D'ores et déjà, ces élections font figure de d'échec pour le président monténégrin, qui est bien loin d'obtenir la majorité absolue qu'il escomptait. Milo Djukanovic se retrouve face à une véritable quadrature du cercle. Il n'obtiendra le soutien des Libéraux qu'à la condition de convoquer au plus vite un référendum d'autodétermination, mais les résultats de cet éventuel référendum paraissent plus aléatoires que jamais. En effet, le bloc pro-serbe a montré qu'il conservait toute sa force, et choisirait probablement, en cas de référendum, une stratégie de boycott qui ôterait toute légitimité à la consultation.

Les minorités ont voté pour l'indépendance

Dimanche soir, un nouvel électeur monténégrin ne cachait pas son amertume. Le Prince Nikola Petrovic Njegos de Monténégro a pu en effet accomplir pour la première fois son devoir électoral dans le pays de ses ancêtres. «Toute l'espérance qui s'était développée ces dernières années semble être réduite à néant. Le Monténégro se retrouve à la case départ», estime le Prince qui est aussi un architecte qui a passé toute sa vie en France. Beaucoup d'analystes de Podgorica partagent en effet cette analyse: le pays semble toujours traversé par les lignes de fracture ancestrales entre clans et tribus «serbophiles» et monténégrinistes».

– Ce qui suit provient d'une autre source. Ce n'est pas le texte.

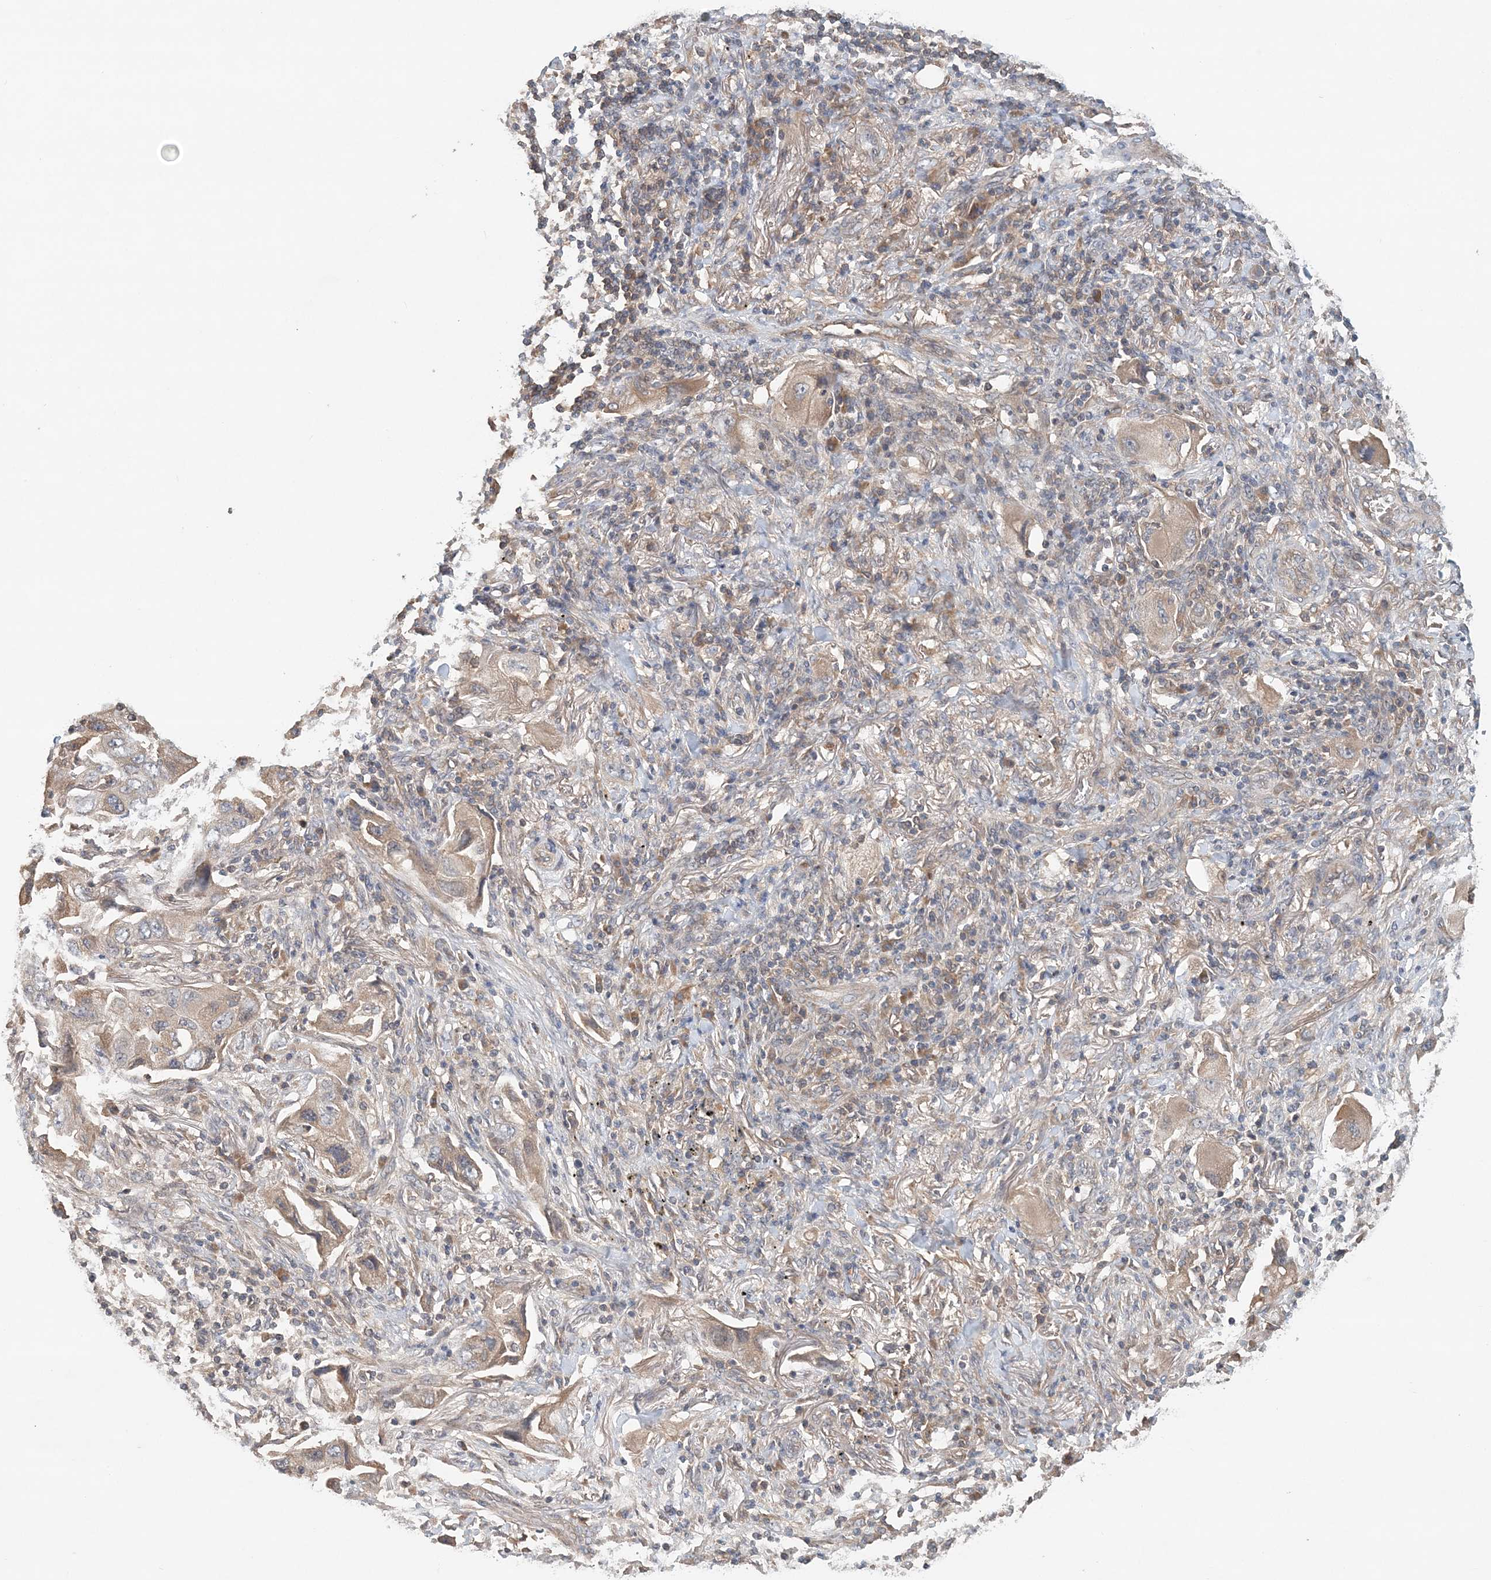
{"staining": {"intensity": "weak", "quantity": "25%-75%", "location": "cytoplasmic/membranous"}, "tissue": "lung cancer", "cell_type": "Tumor cells", "image_type": "cancer", "snomed": [{"axis": "morphology", "description": "Adenocarcinoma, NOS"}, {"axis": "topography", "description": "Lung"}], "caption": "Lung cancer (adenocarcinoma) stained for a protein displays weak cytoplasmic/membranous positivity in tumor cells.", "gene": "SYCP3", "patient": {"sex": "female", "age": 65}}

Le camp de l'indépendance peut compter sur le soutien des minorités nationales, Slaves musulmans ou Albanais, mais parmi les Monténégrins orthodoxes, les pro-serbes se révèlent nettement majoritaires. C'est ainsi que de nombreuses communes où Milo Djukanovic s'était imposé ces dernières années ont basculé à nouveau dans le camp serbe, comme Bar ou Budva sur la côte adriatique, Berane dans le nord du pays. Pour le Prince Nikola, «le traumatisme de la guerre du Kosovo a puissamment joué contre Milo Djukanovic: comment se vouloir pro-occidental quand l'Occident a mené une telle guerre?» Le Prince reconnaît aussi que les changements démocratiques intervenus «ont permis aux apparatchiks autrefois liés à Slobodan Milosevic de se racheter à bon prix une virginité». Au lendemain de ce scrutin aux résultats inattendus, les indépendantistes monténégrins ont tous la gueule de bois.